Fonte:
=======

Sandra da Veiga, manicure de profissão, bicampeã de bikini fitness de Cabo Verde e motociclista apaixonada, descobriu o gosto pelas motos de uma forma inesperada.
“A minha paixão pela moto nasceu por meio de um amigo meu que andava de moto e que, um belo dia, ofereceu-me uma boleia. Foi nessa boleia que despertei o meu gosto pela moto”, recorda.
A partir desse momento, matriculou-se numa escola de condução, tirou a carta de Categoria A e, desde então, faz da estrada o seu palco de liberdade.
Embora o número de mulheres motociclistas esteja a crescer, Sandra admite que ainda são poucas na capital.
“Ser mulher motociclista em Cabo Verde, falo especificamente da cidade da Praia, é ainda estranho. As pessoas olham para nós de forma diferente, sempre se espantam quando vêm uma mulher de moto, como se fosse algo feito exclusivamente para os homens. Mas também admiram. Sempre ouço comentários de que é bonito ver uma mulher de moto, e onde passa uma mulher de moto chama a atenção”, afirma.

=======

Registos extraídos:
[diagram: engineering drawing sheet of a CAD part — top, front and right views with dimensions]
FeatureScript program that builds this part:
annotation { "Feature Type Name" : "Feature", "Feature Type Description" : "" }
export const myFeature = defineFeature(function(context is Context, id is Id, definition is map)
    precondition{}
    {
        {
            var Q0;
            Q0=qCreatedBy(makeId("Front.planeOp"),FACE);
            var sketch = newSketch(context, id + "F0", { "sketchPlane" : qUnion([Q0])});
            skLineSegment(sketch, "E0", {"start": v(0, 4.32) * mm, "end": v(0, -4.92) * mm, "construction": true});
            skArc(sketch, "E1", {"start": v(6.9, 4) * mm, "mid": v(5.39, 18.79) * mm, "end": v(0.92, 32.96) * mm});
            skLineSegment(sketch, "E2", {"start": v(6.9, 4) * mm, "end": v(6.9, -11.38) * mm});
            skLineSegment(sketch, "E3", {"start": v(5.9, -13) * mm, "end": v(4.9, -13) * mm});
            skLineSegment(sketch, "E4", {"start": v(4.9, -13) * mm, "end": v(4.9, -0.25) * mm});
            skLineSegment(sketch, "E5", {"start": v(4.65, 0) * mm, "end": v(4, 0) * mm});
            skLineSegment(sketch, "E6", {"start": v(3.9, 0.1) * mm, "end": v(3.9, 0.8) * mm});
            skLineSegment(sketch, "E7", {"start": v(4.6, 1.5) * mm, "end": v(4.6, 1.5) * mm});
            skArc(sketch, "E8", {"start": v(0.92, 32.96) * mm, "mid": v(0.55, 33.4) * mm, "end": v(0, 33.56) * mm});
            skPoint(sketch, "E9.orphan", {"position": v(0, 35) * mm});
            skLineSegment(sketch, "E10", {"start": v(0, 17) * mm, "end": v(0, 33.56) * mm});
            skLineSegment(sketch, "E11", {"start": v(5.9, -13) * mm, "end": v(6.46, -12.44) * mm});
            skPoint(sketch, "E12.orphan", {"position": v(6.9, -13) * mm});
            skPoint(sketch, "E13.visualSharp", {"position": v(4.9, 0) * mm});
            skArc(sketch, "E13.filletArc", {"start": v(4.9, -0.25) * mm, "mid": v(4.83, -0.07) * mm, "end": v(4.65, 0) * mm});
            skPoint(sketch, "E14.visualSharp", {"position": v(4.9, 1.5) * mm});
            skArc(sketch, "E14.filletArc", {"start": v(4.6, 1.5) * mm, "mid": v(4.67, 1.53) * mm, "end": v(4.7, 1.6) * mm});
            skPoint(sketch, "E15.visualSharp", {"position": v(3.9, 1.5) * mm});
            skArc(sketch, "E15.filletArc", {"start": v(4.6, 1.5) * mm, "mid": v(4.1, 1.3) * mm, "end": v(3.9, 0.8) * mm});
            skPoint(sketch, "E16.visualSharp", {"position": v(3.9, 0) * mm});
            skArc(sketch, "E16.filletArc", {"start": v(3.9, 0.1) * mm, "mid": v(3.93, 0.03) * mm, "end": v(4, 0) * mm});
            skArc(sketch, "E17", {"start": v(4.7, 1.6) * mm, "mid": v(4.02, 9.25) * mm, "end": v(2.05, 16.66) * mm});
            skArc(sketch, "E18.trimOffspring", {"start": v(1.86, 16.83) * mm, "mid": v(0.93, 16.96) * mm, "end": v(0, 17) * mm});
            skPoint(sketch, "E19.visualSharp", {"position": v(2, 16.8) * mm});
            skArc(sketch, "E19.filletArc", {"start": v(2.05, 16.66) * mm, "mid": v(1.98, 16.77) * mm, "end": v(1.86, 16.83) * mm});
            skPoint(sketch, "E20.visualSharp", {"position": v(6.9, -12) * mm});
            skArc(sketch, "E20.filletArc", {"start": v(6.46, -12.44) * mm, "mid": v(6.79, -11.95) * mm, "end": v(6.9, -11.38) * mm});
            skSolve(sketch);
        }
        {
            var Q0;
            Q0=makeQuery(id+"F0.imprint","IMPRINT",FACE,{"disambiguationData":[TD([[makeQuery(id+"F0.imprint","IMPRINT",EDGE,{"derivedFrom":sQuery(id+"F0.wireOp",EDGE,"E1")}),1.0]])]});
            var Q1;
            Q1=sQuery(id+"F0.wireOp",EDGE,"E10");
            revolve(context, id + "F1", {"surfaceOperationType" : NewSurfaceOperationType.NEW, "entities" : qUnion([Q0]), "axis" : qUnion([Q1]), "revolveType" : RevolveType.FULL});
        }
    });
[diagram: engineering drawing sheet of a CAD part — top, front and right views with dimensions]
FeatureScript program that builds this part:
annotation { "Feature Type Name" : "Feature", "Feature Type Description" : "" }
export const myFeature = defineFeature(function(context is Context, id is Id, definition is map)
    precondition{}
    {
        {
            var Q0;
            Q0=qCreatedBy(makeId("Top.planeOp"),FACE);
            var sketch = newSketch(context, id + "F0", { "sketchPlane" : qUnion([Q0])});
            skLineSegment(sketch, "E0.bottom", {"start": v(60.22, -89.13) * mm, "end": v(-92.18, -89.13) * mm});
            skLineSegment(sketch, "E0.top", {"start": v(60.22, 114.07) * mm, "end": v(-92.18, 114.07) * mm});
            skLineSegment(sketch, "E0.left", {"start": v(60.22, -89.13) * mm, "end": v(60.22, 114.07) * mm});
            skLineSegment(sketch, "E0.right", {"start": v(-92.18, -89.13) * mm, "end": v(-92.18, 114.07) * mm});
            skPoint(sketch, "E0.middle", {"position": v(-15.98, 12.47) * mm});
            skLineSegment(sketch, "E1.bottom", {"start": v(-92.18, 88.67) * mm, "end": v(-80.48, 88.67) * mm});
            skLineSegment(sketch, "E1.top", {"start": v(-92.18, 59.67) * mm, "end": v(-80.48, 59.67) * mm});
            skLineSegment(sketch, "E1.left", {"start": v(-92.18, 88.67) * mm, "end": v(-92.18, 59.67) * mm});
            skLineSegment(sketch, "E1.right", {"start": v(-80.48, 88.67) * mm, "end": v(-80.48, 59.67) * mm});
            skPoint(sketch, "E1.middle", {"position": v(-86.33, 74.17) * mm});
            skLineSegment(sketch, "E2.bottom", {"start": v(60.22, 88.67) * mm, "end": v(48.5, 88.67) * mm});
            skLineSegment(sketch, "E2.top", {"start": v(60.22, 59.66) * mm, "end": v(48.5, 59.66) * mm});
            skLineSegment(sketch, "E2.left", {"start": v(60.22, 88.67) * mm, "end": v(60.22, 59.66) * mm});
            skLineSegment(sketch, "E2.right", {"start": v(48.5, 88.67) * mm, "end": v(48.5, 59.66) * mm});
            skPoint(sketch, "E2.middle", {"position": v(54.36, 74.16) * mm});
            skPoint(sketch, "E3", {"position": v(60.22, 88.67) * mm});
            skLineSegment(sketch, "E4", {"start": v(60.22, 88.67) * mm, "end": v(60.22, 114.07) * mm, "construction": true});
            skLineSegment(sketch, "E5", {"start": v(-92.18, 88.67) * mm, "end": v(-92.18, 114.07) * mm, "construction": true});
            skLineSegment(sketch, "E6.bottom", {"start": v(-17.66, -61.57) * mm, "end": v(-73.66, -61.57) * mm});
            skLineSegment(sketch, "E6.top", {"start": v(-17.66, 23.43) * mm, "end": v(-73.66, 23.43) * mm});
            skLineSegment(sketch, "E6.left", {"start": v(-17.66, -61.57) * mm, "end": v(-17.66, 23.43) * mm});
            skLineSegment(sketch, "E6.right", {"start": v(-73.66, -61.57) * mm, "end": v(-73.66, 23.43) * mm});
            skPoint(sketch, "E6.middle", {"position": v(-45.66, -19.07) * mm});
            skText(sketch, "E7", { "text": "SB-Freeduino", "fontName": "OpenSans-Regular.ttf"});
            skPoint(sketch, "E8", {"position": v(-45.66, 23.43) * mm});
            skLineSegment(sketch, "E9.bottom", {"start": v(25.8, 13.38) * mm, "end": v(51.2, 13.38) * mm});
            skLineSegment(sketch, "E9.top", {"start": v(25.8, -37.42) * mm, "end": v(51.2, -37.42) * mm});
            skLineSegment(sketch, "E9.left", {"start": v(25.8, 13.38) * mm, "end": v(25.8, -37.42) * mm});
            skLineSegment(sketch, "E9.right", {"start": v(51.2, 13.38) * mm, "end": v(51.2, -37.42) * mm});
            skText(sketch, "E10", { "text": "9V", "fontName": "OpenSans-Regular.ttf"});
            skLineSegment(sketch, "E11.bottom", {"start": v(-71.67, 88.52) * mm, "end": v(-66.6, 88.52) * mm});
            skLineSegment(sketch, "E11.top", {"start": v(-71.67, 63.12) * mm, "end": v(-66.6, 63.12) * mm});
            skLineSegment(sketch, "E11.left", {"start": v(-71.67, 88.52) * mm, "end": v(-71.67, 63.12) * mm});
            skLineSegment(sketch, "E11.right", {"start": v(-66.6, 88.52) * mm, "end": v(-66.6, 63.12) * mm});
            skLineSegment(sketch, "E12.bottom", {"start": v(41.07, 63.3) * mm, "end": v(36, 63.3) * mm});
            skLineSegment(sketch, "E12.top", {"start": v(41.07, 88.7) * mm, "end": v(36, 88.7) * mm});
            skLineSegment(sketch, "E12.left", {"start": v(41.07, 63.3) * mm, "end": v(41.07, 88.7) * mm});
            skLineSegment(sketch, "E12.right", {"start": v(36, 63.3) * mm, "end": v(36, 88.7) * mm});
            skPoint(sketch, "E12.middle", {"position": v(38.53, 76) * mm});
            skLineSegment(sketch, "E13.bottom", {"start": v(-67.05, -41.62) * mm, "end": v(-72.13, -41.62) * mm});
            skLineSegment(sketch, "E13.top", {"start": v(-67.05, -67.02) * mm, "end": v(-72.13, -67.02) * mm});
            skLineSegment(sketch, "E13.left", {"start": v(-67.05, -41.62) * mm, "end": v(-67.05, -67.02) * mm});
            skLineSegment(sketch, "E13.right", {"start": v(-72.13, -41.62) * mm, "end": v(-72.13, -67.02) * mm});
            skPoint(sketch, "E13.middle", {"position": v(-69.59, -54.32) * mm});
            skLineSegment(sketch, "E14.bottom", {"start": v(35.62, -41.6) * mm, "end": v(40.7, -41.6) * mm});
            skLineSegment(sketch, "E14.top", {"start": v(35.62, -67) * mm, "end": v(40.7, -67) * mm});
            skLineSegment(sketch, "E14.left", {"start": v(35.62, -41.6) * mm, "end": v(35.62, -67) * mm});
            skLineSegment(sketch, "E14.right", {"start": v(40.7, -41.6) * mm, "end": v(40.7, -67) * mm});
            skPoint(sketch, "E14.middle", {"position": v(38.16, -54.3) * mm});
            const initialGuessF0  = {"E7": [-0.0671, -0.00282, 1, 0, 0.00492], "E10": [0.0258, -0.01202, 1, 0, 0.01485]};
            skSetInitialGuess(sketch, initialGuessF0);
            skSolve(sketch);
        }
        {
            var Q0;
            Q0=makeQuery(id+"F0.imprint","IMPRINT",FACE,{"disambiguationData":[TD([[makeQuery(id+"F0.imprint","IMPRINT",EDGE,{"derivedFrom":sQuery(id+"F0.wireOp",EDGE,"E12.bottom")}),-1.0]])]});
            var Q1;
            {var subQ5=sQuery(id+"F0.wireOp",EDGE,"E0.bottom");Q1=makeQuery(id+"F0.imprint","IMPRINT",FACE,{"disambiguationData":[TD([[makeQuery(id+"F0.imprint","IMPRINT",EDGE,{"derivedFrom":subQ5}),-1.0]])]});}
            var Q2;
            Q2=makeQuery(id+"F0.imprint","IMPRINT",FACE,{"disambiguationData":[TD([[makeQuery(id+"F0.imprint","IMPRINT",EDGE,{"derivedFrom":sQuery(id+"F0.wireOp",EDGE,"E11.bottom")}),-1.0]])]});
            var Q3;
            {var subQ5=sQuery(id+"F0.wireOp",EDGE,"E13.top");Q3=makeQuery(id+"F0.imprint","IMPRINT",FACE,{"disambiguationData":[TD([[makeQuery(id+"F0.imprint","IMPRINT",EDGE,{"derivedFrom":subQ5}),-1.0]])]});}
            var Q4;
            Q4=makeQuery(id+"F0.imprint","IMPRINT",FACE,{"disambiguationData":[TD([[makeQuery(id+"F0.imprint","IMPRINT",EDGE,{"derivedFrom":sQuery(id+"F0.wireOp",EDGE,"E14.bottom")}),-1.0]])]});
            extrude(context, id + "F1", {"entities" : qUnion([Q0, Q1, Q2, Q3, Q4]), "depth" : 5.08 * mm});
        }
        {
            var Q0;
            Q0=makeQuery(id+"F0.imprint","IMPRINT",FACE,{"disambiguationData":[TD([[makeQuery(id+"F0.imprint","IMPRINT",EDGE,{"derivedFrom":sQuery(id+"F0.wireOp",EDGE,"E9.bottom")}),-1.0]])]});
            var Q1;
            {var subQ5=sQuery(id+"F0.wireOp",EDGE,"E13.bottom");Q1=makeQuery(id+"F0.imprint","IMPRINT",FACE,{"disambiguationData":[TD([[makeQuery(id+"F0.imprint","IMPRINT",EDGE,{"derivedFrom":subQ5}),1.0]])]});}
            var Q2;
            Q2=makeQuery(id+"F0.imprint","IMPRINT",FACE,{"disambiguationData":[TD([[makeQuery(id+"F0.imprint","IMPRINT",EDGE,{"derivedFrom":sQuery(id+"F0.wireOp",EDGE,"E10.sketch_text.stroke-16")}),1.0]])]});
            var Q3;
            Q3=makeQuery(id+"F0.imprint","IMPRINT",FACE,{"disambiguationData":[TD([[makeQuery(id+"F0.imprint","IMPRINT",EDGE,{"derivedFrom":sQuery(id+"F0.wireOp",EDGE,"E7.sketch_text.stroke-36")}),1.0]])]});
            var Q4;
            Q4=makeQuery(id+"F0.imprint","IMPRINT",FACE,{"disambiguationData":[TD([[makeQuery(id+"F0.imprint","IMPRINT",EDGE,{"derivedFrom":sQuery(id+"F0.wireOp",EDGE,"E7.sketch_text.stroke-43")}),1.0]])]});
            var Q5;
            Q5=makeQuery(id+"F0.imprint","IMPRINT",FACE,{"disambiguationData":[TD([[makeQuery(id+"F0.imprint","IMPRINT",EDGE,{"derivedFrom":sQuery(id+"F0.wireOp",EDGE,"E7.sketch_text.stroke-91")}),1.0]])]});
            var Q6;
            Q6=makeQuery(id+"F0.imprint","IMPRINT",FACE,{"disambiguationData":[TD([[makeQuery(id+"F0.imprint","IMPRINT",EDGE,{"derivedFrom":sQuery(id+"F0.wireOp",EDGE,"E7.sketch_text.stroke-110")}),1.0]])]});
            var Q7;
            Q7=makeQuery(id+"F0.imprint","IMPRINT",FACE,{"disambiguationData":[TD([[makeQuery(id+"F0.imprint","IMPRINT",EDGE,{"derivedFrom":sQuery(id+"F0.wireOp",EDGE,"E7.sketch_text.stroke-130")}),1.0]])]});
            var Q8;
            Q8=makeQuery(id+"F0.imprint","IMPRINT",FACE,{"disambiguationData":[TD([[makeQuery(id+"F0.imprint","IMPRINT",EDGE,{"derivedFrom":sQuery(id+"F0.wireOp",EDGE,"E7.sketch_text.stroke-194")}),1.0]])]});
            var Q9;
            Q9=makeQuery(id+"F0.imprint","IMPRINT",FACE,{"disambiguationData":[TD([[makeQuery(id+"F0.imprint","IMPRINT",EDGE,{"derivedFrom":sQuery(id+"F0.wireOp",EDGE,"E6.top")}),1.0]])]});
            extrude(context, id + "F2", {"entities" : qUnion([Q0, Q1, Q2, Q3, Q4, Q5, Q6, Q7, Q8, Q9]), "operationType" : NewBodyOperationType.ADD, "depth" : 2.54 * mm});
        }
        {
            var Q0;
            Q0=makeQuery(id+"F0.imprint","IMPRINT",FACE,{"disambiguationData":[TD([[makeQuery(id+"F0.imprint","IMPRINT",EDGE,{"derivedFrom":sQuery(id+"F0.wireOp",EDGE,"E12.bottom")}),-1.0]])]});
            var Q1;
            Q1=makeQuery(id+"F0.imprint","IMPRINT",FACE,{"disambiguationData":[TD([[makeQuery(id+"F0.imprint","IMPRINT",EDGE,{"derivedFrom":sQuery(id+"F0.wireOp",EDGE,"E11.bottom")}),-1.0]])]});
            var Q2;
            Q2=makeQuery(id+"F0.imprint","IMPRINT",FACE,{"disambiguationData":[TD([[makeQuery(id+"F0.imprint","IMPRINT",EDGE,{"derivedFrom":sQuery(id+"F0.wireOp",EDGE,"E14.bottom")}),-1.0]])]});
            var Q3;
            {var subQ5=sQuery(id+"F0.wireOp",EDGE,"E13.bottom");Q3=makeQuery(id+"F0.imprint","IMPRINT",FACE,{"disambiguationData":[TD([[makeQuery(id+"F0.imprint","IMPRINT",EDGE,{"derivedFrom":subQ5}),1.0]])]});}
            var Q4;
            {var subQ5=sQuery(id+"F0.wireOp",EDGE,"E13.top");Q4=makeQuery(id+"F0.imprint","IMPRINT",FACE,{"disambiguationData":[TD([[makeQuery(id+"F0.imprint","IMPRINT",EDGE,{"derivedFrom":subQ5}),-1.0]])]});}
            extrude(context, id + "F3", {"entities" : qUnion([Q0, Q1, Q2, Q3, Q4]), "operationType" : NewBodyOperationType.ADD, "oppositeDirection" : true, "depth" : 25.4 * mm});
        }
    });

=======

Tarefas:
(a) Indique as três caracterizações de Sandra da Veiga que aparecem na primeira frase do texto sobre Sandra da Veiga.
(b) No texto sobre Sandra da Veiga, altere "boleia" para "carona" no trecho que vai de "Sandra da Veiga, manicure" até "poucas na capital.", inclusive, e apresente o trecho modificado.

Respostas esperadas:
(a) Manicure de profissão; bicampeã de bikini fitness de Cabo Verde; motociclista apaixonada.

(b)
Sandra da Veiga, manicure de profissão, bicampeã de bikini fitness de Cabo Verde e motociclista apaixonada, descobriu o gosto pelas motos de uma forma inesperada.
“A minha paixão pela moto nasceu por meio de um amigo meu que andava de moto e que, um belo dia, ofereceu-me uma carona. Foi nessa carona que despertei o meu gosto pela moto”, recorda.
A partir desse momento, matriculou-se numa escola de condução, tirou a carta de Categoria A e, desde então, faz da estrada o seu palco de liberdade.
Embora o número de mulheres motociclistas esteja a crescer, Sandra admite que ainda são poucas na capital.